Mais les mesures de dissolution "risquent d'être très ciblées et très limitées", prévoit-il.
"Il y a des mosquées qui peuvent être tenues par de jeunes prédicateurs à tendance salafiste, d'autres qui font l'objet de déstabilisations, mais des mosquées pro-Daech (acronyme arabe de l'organisation jihadiste Etat islamique), nous n'en avons jamais entendu parler"
assure le responsable de l'instance représentative des quelque 2.500 lieux de culte musulmans de France.
Selon des sources du renseignement interrogées ces derniers mois, une centaine de mosquées et salles de prière françaises sont sous influence salafiste.
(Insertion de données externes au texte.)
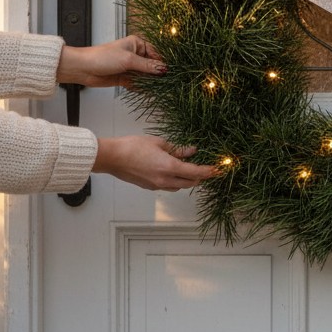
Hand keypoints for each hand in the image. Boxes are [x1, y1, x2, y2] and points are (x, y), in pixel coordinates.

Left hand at [56, 35, 165, 87]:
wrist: (84, 68)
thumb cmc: (102, 57)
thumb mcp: (128, 60)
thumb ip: (147, 66)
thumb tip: (163, 69)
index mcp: (137, 44)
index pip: (156, 54)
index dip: (162, 63)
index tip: (169, 73)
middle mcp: (134, 54)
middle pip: (152, 66)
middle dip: (156, 74)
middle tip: (164, 83)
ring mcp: (130, 66)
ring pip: (145, 76)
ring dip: (149, 82)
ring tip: (155, 88)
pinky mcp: (125, 77)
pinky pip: (138, 83)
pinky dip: (141, 87)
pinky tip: (144, 90)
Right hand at [94, 136, 219, 190]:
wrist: (112, 158)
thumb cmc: (133, 147)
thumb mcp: (159, 143)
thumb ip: (177, 149)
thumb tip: (191, 151)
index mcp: (169, 168)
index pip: (196, 173)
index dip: (209, 172)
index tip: (218, 170)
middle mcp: (165, 180)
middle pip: (190, 183)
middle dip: (200, 176)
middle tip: (206, 168)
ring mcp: (157, 186)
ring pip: (179, 186)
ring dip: (187, 180)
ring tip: (188, 168)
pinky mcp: (150, 187)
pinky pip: (168, 186)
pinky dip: (175, 181)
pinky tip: (172, 171)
Ces lieux, bien connus et surveillés des services, se trouvent principalement dans les grandes agglomérations: en région parisienne, à Marseille, Lyon, Lille..
"Logique réactionnaire"
Mais gare aux amalgames, préviennent des sociologues: le jihadisme est très minoritaire dans la mouvance salafiste implantée en France
qui est essentiellement de type piétiste ou quiétiste, ultraconservatrice mais hostile à la violence armée, qui est condamnée sans ambiguïté. L'un des prédicateurs quiétistes les plus suivis sur la Toile (près de 180.000 "amis" sur Facebook), l'imam brestois Rachid Abou Houdeyfa, a qualifié dans une vidéo les attentats de vendredi d'actes "barbares" commis par des "égarés".
Sans doute une dizaine de mosquées concernées
Quels sont les lieux de culte dans le collimateur gouvernemental? Le kamikaze du Bataclan Omar Ismaïl Mostefaï fréquentait une petite mosquée-pavillon de Lucé, dans la banlieue de Chartres (Eure-et-Loir), mais rien n'indique à ce stade que ses gestionnaires, qui ont affirmé ne pas connaître le jihadiste, soient dans le viseur des autorités.Dans certains lieux, "il peut y avoir des propos non pas clairement en faveur du jihad, mais ambigus, où l'on défend ceux qui se battent contre Bachar al-Assad", explique Bernard Godard, qui a longtemps été le "Monsieur islam" de Beauvau.
"A Marseille, je suis sûr qu'il y a deux ou trois mosquées qui sont dans des discours assez hard"
poursuit-il. Ce bon connaisseur de la machine administrative laisse toutefois entendre que le nombre de fermetures de mosquées n'excèdera pas, dans les prochaines semaines, une dizaine de cas. "S'il n'y a pas de preuves" de discours haineux, "cela risque d'être retoqué en justice", fait-il valoir.
"Des prédicateurs ultraorthodoxes"
Le sociologue Samir Amghar, spécialiste du salafisme, voit surtout dans ces dissolutions annoncées "de l'affichage" de la part d'un gouvernement "au pied du mur après les attaques les plus meurtrières qu'ait connues la France"."On peut s'inscrire dans une logique réactionnaire et refuser la violence"
remarque l'universitaire, qui estime même que la France, comme certains pays arabes l'ont fait à l'instar du Maroc, devrait "s'appuyer sur des prédicateurs ultraorthodoxes" ayant "une audience certaine auprès des jeunes". "Un Houdeyfa a bien plus de crédit qu'un (Hassen) Chalghoumi", l'imam libéral de Drancy (Seine-Saint-Denis), affirme cet expert.